I’ve mentioned previously that I’ve been trying to have more faith, especially during this struggle with cancer. I’ve never been someone who is comfortable publicly shouting out my beliefs or trying to convert unbelievers. You’ll probably never see me on a street corner with a sign that says “Jesus loves you.” In fact, aside from a garage sale sign, you probably won’t see me posting signs for anything. I don’t even care for political signs in my yard. It’s not that I don’t support or believe in things, I simply tend to be more private about the big stuff. Maybe that’s really a weenie way out of it because I dislike arguments about the big things like religion and politics, which tend to get too heated and emotional and personal.

That being said, I don’t mind sharing my struggles. I think most people have struggled with faith in some form or another. Most folks I’ve had any real relationship with have revealed their desire for meaning in their lives and wondering what their purpose is or what life is all about or why things happen (good or bad)…the list goes on. For me, believing in a higher power is easy. I’ve never had a problem thinking that God created the world and allowed it to evolve as it has. In my mind, creation and evolution don’t fight each other. My internal fight is and always has been, why do I matter in all of this? Why would the God of creation care about my daily life. Doesn’t he have bigger things to worry about? I mean, keeping the earth rotating is a big thing.

To be honest, I’ve always been a bit perplexed and jealous of people who claim that their God is personal to them. A father. A friend. Someone who cares. So I keep finding churches to go to. Over my lifetime, I’ve read the Bible from cover to cover. And I continue to struggle with mind over heart.

Last weekend I watched church online, as I have been. And at the end of the message, they played a song called A Million Little Miracles and it made me want to cry. I’m not a cryer. But songs, like poems, can get me.

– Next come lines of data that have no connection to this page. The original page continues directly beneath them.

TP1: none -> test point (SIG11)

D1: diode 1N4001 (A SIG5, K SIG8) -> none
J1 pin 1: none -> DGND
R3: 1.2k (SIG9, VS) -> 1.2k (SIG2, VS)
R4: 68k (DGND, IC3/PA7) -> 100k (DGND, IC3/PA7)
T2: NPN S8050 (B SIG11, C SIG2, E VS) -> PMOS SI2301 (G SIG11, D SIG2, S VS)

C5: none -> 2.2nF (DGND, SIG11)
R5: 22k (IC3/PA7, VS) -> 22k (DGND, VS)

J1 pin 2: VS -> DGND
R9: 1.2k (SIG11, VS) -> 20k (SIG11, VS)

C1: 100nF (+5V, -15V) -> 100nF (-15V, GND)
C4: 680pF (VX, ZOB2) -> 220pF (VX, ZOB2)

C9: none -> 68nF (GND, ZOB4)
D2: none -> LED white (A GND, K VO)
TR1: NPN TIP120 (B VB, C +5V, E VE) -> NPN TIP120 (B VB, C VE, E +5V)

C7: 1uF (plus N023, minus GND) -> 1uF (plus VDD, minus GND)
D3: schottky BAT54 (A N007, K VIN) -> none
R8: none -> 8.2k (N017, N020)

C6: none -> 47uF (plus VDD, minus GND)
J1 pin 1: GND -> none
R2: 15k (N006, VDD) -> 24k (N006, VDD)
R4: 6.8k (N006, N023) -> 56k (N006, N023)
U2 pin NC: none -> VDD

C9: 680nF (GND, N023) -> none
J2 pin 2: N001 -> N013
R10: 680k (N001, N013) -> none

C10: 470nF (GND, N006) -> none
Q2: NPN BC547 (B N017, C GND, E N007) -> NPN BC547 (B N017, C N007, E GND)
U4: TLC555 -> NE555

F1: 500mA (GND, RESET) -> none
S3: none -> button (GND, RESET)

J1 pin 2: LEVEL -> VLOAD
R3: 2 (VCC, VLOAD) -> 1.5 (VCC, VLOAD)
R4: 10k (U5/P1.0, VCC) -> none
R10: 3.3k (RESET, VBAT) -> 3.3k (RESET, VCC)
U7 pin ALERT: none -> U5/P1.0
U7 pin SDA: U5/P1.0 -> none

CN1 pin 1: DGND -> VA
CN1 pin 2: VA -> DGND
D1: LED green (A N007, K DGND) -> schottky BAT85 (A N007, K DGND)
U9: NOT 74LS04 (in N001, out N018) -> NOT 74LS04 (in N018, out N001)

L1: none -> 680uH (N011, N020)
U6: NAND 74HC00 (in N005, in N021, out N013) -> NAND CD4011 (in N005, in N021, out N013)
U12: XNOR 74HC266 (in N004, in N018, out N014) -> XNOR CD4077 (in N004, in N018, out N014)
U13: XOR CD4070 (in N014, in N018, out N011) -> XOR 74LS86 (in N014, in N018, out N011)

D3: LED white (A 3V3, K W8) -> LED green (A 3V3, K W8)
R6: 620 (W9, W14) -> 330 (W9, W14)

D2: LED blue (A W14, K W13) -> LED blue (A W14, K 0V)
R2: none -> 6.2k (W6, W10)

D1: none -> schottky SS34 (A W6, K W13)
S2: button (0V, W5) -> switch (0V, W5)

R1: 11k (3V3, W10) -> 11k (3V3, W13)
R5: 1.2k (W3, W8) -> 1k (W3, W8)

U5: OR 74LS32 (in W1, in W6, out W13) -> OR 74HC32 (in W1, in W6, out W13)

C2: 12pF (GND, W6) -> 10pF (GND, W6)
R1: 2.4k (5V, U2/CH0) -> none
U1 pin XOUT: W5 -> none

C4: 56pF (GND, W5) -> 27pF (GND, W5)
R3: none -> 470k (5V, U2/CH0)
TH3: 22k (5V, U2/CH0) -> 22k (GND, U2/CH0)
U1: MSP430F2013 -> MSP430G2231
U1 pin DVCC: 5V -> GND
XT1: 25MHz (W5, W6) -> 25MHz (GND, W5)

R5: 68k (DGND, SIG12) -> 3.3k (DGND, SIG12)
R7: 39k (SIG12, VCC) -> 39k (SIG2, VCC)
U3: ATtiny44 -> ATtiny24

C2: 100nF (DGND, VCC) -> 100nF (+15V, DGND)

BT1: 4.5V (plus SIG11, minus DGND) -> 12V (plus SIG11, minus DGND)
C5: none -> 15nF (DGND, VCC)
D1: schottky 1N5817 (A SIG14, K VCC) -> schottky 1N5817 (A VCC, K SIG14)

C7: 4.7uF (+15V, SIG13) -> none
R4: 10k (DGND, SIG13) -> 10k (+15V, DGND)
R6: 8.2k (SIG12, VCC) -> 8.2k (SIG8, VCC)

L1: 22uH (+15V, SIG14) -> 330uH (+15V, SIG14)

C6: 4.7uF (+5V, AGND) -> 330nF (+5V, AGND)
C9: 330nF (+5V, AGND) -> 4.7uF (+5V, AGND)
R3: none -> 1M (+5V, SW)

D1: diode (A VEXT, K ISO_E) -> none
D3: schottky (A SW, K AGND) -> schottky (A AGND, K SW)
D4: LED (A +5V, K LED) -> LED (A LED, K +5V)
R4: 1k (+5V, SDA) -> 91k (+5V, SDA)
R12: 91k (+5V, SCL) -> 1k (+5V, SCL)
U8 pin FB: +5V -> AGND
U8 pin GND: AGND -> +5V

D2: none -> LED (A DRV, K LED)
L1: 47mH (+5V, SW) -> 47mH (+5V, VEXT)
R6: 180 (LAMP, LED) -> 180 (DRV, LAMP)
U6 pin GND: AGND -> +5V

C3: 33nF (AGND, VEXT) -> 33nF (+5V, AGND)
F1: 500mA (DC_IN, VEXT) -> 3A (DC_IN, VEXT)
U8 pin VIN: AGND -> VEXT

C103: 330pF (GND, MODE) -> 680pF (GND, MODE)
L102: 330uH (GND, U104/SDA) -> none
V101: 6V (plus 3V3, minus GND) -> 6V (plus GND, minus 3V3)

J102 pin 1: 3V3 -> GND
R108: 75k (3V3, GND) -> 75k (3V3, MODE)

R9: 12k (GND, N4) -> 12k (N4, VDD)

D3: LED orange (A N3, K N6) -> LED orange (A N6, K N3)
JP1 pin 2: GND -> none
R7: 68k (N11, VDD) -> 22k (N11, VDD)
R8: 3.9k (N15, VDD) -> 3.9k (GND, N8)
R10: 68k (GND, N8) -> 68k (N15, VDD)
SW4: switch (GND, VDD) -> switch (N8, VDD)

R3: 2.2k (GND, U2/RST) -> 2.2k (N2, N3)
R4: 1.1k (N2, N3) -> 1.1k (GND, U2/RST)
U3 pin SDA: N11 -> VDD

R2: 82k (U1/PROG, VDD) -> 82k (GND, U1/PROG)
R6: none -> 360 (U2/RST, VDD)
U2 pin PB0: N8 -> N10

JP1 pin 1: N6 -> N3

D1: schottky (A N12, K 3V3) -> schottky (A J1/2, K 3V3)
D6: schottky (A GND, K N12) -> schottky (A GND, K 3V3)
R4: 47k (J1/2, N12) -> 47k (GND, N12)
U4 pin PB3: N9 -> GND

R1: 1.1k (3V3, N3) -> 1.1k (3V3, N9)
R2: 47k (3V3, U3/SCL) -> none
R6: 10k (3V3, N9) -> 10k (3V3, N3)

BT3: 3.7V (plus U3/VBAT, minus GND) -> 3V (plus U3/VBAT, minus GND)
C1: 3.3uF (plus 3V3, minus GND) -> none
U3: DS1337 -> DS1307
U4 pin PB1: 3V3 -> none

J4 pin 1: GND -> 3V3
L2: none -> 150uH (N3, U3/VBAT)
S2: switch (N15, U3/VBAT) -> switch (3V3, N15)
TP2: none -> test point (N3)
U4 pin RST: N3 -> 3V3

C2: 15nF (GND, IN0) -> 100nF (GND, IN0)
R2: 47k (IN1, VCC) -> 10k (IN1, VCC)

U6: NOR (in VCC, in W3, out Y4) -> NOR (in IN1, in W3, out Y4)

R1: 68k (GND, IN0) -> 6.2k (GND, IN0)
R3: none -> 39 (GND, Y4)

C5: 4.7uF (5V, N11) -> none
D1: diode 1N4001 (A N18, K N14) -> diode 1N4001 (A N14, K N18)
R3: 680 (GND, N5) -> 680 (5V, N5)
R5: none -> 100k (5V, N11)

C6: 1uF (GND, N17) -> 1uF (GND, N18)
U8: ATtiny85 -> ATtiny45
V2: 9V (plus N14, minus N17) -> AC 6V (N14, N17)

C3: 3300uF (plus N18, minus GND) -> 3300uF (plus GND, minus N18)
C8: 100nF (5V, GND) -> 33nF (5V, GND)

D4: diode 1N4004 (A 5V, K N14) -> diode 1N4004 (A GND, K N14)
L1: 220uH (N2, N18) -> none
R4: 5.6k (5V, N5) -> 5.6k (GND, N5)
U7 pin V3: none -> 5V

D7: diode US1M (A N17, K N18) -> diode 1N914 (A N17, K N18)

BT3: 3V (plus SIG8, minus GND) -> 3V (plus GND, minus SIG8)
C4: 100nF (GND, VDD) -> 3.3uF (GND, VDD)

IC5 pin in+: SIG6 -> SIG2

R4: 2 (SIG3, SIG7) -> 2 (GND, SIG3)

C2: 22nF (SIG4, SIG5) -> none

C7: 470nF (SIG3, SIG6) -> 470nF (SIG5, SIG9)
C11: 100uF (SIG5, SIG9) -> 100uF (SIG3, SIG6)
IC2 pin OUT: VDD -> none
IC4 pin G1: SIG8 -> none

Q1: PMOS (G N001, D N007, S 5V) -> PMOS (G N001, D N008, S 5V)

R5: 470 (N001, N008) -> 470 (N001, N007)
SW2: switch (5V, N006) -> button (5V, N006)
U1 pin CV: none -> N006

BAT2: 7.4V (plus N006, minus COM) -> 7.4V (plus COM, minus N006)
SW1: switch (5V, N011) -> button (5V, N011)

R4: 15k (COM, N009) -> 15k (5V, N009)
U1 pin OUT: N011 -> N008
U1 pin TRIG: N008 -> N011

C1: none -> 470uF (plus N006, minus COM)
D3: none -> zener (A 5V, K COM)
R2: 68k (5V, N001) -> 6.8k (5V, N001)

Part of it goes like this:

I’ve got some blessings that I don’t deserve
I’ve got some scars but that’s how you learn
It’s nothing short of a miracle I’m here

I’ve got miracles on miracles
A million little miracles
Miracles on miracles
Count your miracles
One, two, three, four, I can’t even count ’em all

I feel like it was a breakthrough for me. Despite my current struggle, despite other terrible times I’ve been through. I can see that my life has always been and is currently blessed in so many ways. Miracles everywhere. I don’t know how that isn’t personal.

January 12, 2021

Can I just say that this has been a long day? It started with a 7 am online meeting with my boss and ended with a 7 pm callback from a government agency for work.

Days like this really make me look hard for moments of gratitude because they aren’t as obvious. When the day is tiring and frustrating, it would be easy to just go to bed disappointed. But it’s probably even more important to look harder.

I have several friends and family who are also going through difficult times. I’m not the only one I know with cancer. A close friend is about a month ahead of me in her breast cancer treatment. My father has been going through prostate cancer treatment. Another friend’s mother was just diagnosed with stage 4 ovarian cancer… And another friend has been battling a terrible case of Covid. I could go on and on. It’s been a difficult year for a lot of people.

I’m not a big church goer, but I’ve always had faith in God. It’s been tested in the last few years for other reasons, but I’ve been given some great reminders recently that have helped me. My mom and sister have been sending me cards just to cheer me up and let me know they’re thinking of me. I love it. My mom has also sent along a couple items that I’ve put on my bulletin board.

Reminders

It’s made me think about my faith again. I’ve tried lately to pray for all those who are struggling with their own heartaches. It actually helps me on these lousy days to focus on others. Today I’m thankful for my mom’s strong faith and her willingness to share it with me.